**PROBLEM DESCRIPTION**
Repeat the entire listing exactly. Omit all pictures.

---- DATA SECTION

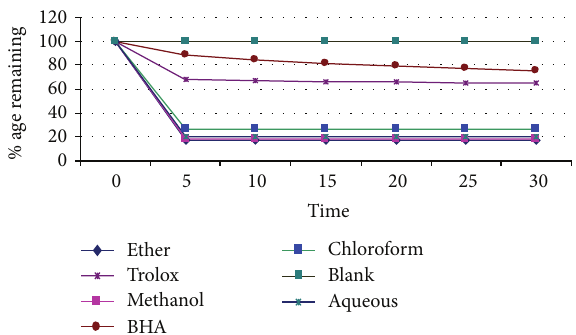
Figure 20: DPPH kinetic curve of fruit extract of C. ambrosioides .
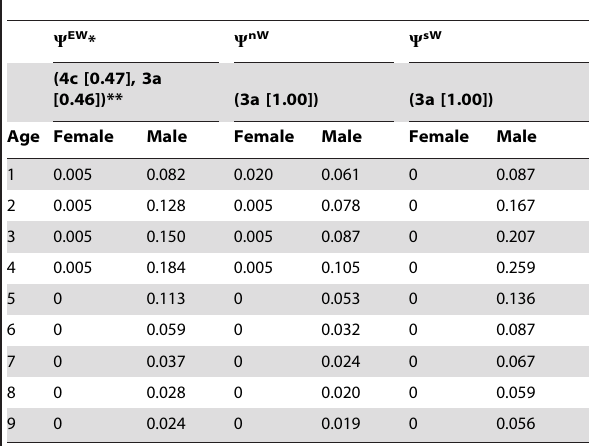
Table 3. Estimated annual age- and sex-specific occupancy probabilities for eastern DPS Steller sea lions being in their non-natal DPS during the breeding season; the estimates were derived from the best of 9 models for each set of estimates (see Table 2).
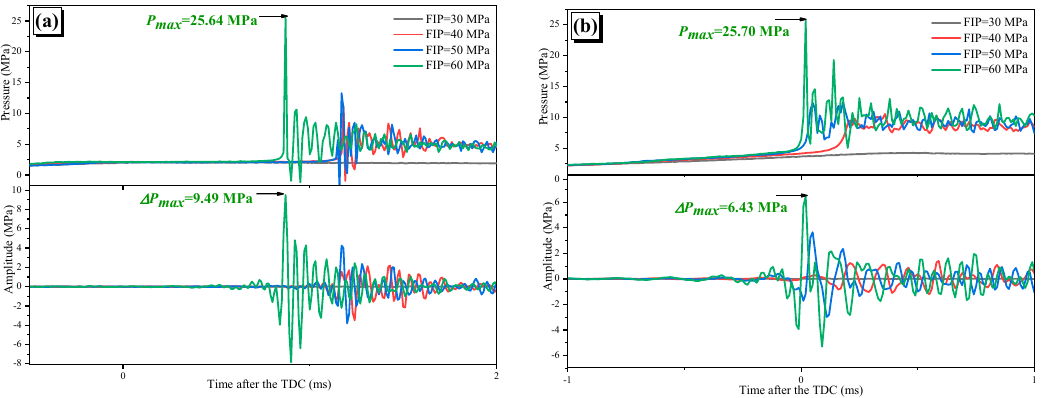
Figure 7. In-cylinder pressure and pressure oscillations for: ( a ) T c = 930.8 K, P c = 2.14 MPa, ∆ t = 2.0 ms; ( b ) T c = 921.4 K, P c = 4.13 MPa, ∆ t = 2.0 ms.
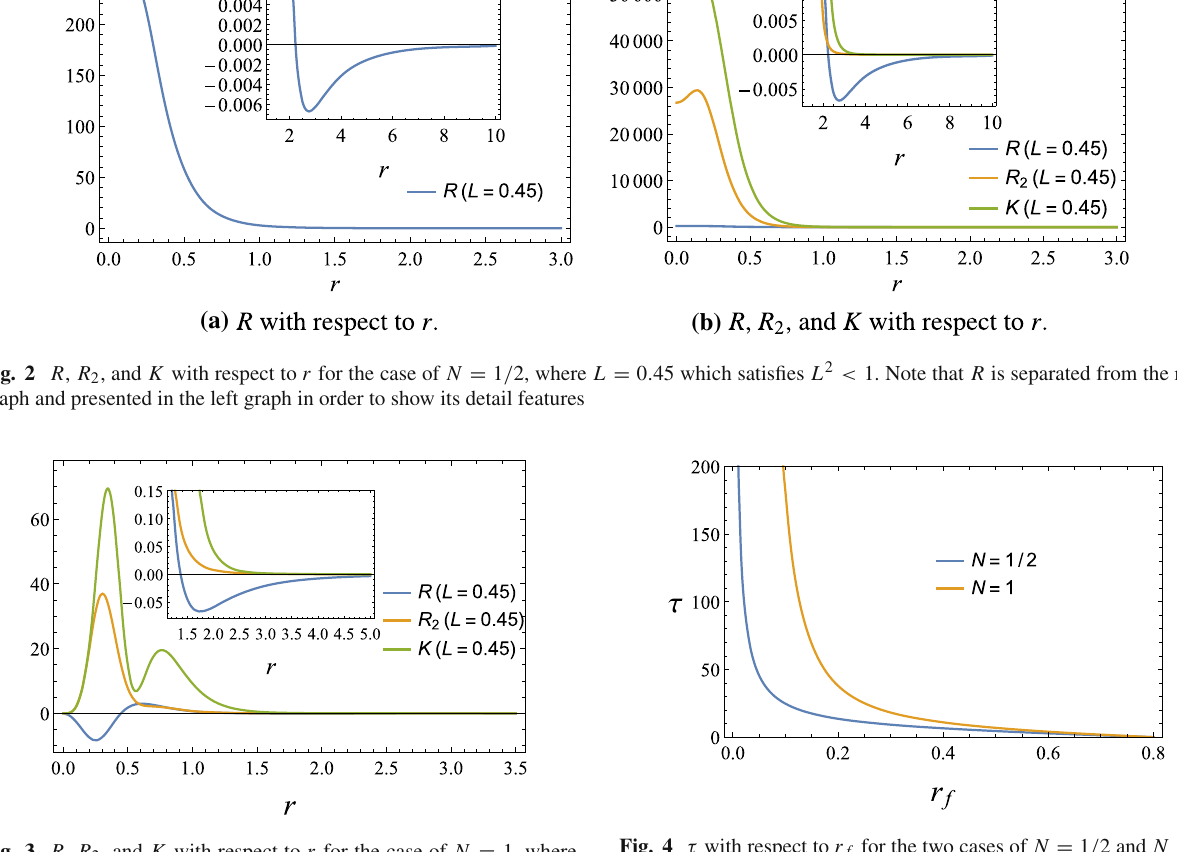
Fig. 3 R , R 2 , and K with respect to r for the case of N = 1, where L = 0 . 45 which satisfies L 2 ≤ 1 / 4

--------

**ANSWER SPACE**
Figure 20: DPPH kinetic curve of fruit extract of C. ambrosioides .
Table 3. Estimated annual age- and sex-specific occupancy probabilities for eastern DPS Steller sea lions being in their non-natal DPS during the breeding season; the estimates were derived from the best of 9 models for each set of estimates (see Table 2).
Figure 7. In-cylinder pressure and pressure oscillations for: ( a ) T c = 930.8 K, P c = 2.14 MPa, ∆ t = 2.0 ms; ( b ) T c = 921.4 K, P c = 4.13 MPa, ∆ t = 2.0 ms.
Fig. 3 R , R 2 , and K with respect to r for the case of N = 1, where L = 0 . 45 which satisfies L 2 ≤ 1 / 4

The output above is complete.